TASK TO COMPLETE: Reproduce the lines verbatim, beginning with the line containing "order: Lamiales" and continuing through the line containing "scientific name: Eupatorium quaternum", both included.

(Collection entries)
----------------

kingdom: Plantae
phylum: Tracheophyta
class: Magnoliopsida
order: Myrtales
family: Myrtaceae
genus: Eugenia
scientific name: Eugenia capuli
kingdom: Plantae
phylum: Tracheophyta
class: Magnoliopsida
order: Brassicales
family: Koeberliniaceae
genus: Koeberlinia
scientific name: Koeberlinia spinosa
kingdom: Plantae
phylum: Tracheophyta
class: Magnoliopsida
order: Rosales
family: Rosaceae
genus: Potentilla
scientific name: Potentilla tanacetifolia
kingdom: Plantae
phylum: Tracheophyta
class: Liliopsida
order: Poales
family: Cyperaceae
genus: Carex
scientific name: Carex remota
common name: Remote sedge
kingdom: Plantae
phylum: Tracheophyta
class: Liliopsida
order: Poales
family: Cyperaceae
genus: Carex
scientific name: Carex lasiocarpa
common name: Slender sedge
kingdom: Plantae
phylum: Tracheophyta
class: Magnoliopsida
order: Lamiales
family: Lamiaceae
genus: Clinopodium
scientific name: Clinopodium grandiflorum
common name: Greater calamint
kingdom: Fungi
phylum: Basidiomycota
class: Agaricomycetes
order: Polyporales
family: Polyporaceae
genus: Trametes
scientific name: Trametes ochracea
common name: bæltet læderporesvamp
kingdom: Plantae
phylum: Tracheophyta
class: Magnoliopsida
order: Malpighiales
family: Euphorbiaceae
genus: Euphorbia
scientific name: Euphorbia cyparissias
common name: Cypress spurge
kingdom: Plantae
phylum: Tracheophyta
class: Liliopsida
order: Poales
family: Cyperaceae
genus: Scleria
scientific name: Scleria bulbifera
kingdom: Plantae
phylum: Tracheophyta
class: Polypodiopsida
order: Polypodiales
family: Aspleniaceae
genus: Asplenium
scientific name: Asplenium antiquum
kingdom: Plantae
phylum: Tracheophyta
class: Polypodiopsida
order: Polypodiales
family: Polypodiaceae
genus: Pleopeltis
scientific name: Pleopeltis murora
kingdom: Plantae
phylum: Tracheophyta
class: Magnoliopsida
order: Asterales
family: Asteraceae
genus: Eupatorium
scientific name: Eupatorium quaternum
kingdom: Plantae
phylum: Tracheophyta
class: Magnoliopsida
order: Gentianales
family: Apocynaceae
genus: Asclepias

----------------

EXERCISE SOLUTION:
order: Lamiales
family: Lamiaceae
genus: Clinopodium
scientific name: Clinopodium grandiflorum
common name: Greater calamint
kingdom: Fungi
phylum: Basidiomycota
class: Agaricomycetes
order: Polyporales
family: Polyporaceae
genus: Trametes
scientific name: Trametes ochracea
common name: bæltet læderporesvamp
kingdom: Plantae
phylum: Tracheophyta
class: Magnoliopsida
order: Malpighiales
family: Euphorbiaceae
genus: Euphorbia
scientific name: Euphorbia cyparissias
common name: Cypress spurge
kingdom: Plantae
phylum: Tracheophyta
class: Liliopsida
order: Poales
family: Cyperaceae
genus: Scleria
scientific name: Scleria bulbifera
kingdom: Plantae
phylum: Tracheophyta
class: Polypodiopsida
order: Polypodiales
family: Aspleniaceae
genus: Asplenium
scientific name: Asplenium antiquum
kingdom: Plantae
phylum: Tracheophyta
class: Polypodiopsida
order: Polypodiales
family: Polypodiaceae
genus: Pleopeltis
scientific name: Pleopeltis murora
kingdom: Plantae
phylum: Tracheophyta
class: Magnoliopsida
order: Asterales
family: Asteraceae
genus: Eupatorium
scientific name: Eupatorium quaternum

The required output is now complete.